Первая селекция неработоспособных, как они это называли, состоялась еще до нашего возвращения (моя мама была среди увезенных), поэтому большинство уже более или менее догадывалось, что их ждет, когда власти объявили о новом транспорте. Догадывалось, понимало… и гнало от себя эту мысль. По всему городу были расклеены извещения, и кроме того, каждая семья получила аккуратно отпечатанную повестку о том, что в воскресенье рано утром все должны явиться на сборный пункт. Эту повестку нам принес Ареле, сын почтальона. Интересно, кто принес повестку самому Ареле?
Троицкая площадь была оцеплена, на крыльце дома, где когда-то помещалась наша академия, стоял, в мундире с черным бархатным воротником и такими же обшлагами, расставив ноги в сверкающих сапогах, начальник эйнзац-команды, рядом с ним стоял наш новоиспеченный бургомистр, а на площади, окруженные солдатами и собаками, сгрудились, дрожа от утреннего холода и переминаясь с ноги на ногу, наши хасиды, бывшие коммерсанты, сапожники, шапочники, портные, коммивояжеры, толкователи Талмуда и мидра-шей и толкователи уже имеющихся толкований; стояли все, кто еще был жив и кто был мертв, но делал вид, что живет, — словом, жалкая толпа, оборванцы с мешками и чемоданами. Начальник объявил порядок транспортировки: после проверки по спискам все должны организованно сесть в грузовики. И чтоб никакой толчеи: места хватит всем. Крытые брезентом фургоны выстроились на проспекте Пилсудского. В Коломые ожидал товарный состав; говорили, что нас повезут в Бельзец; думаю, этот поезд был предназначен не только для нас, ибо к этому времени население гетто в нашем городе уже изрядно сократилось.
Мы стояли в толпе — я, мой отец, мадам Адела и муж Аделы дядя Юлиан, похожий на Иова после набега савеян и халдеев: без верблюдов, без ослиц, без американского паспорта, без жемчужной булавки в галстуке и без самого галстука.

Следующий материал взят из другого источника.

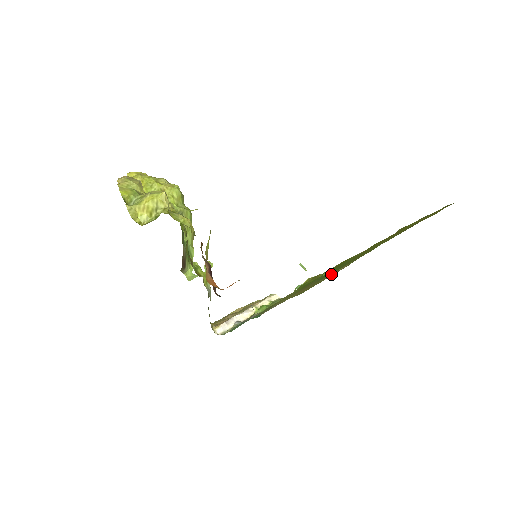
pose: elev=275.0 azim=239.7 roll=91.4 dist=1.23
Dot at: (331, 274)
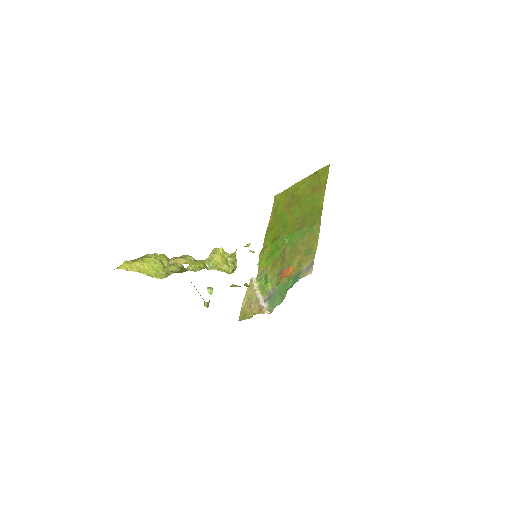
Dot at: (307, 234)
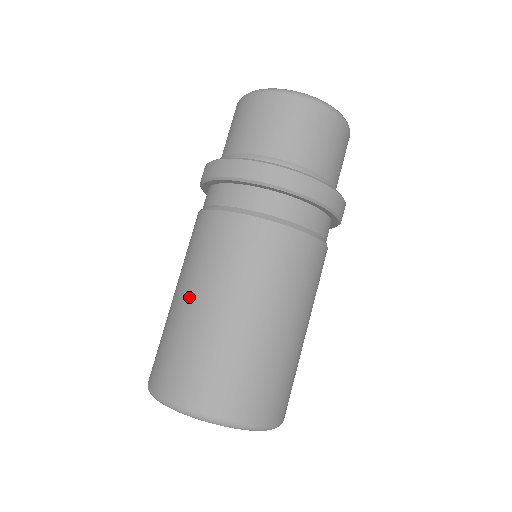
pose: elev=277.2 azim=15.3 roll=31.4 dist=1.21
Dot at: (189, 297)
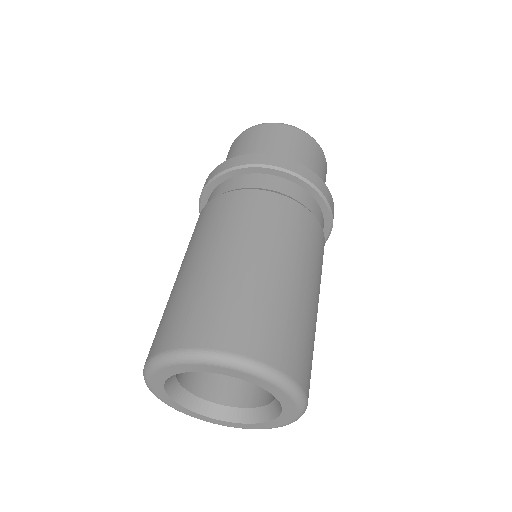
Dot at: (236, 254)
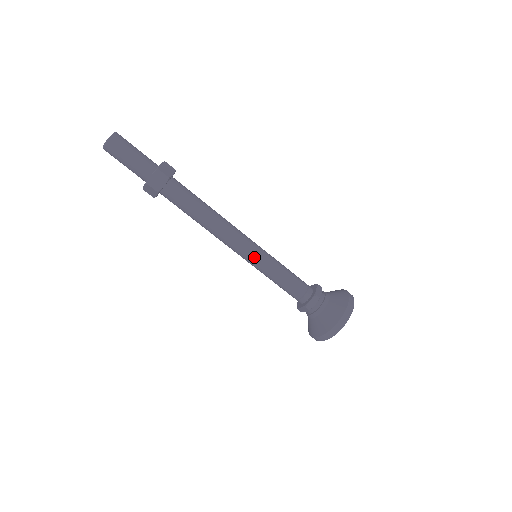
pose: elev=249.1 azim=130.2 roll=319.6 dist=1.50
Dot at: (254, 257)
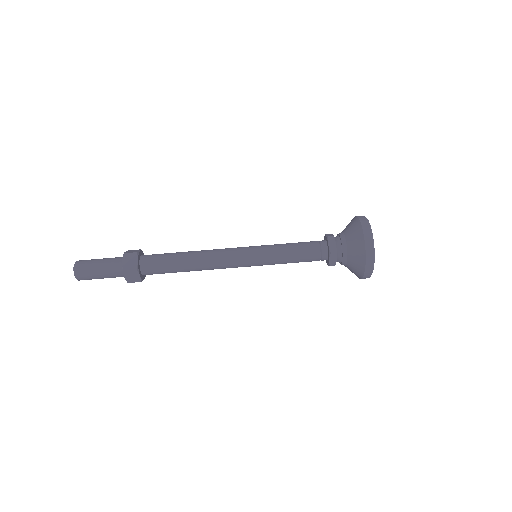
Dot at: (253, 263)
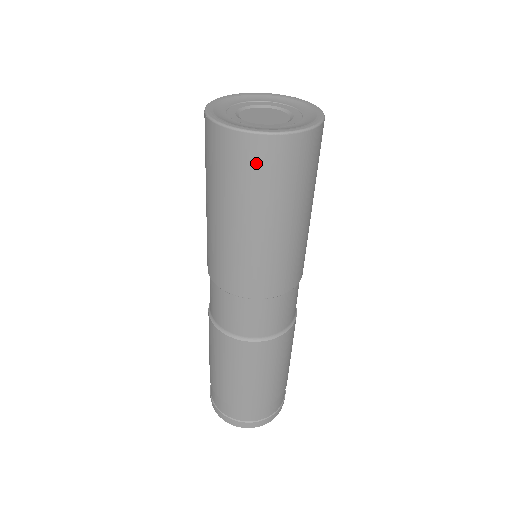
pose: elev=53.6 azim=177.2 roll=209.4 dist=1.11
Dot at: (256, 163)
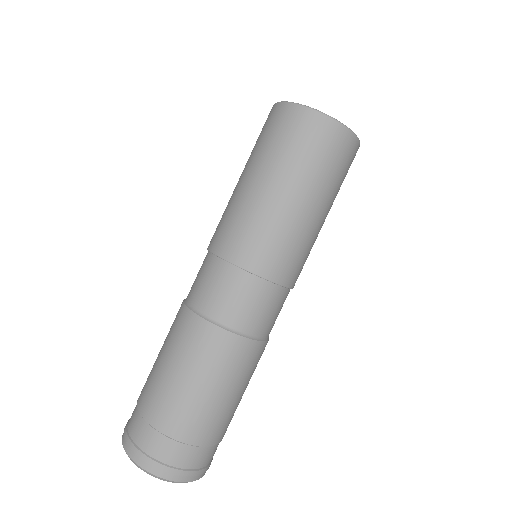
Dot at: (300, 131)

Потому что всему свое время, и время всякой вещи под небом, время богатеть и время сидеть на пепелище, и, как сказал Коэлет, день смерти лучше дня рождения. Теперь это был большой, заросший грязно-седой щетиной старик с отвисшей кожей, с провалившимися глазами, в рубище и опорках вместо лакированных туфель, и только фарфоровые зубы напоминали о прежнем дяде Юлиане, каким он предстал перед нами тогда, в доме сотника Корнилия в самарийской деревне.
Бургомистр, многие знали его, — он погиб потом отвратительной смертью, кто-то ночью, когда он вышел из дому по нужде, утопил его в выгребной яме, — приготовился зачитывать списки. Как вдруг в толпе произошло движение, все стали оборачиваться назад, залаяли овчарки. Невозможно было ничего разглядеть из-за голов. Бургомистр что-то объяснял офицеру. Тот сделал знак рукой, толпа подалась, и я наконец увидел, все увидели: по тротуару, мимо солдат, крупным шагом огибая площадь, в развевающейся одежде, с крестом в руке, красный и потный, шествовал наш православный протоиерей отец Петр Кифа. Вослед отцу Петру, едва поспевая за ним, с насмерть перепуганным видом семенил дьякон.
На площади воцарилась тишина, начальник команды, наклонив голову набок, с любопытством созерцал это явление, потом поманил пальцем солдата. Тот проворно подбежал, присел на корточки и наставил на отца Петра свою лейку. Отец Петр остановился, шумно вздохнул, поднял крест, горевший на солнце, и неожиданно, размашистым жестом благословил толпу, где, уверяю тебя, не было ни одного христианина.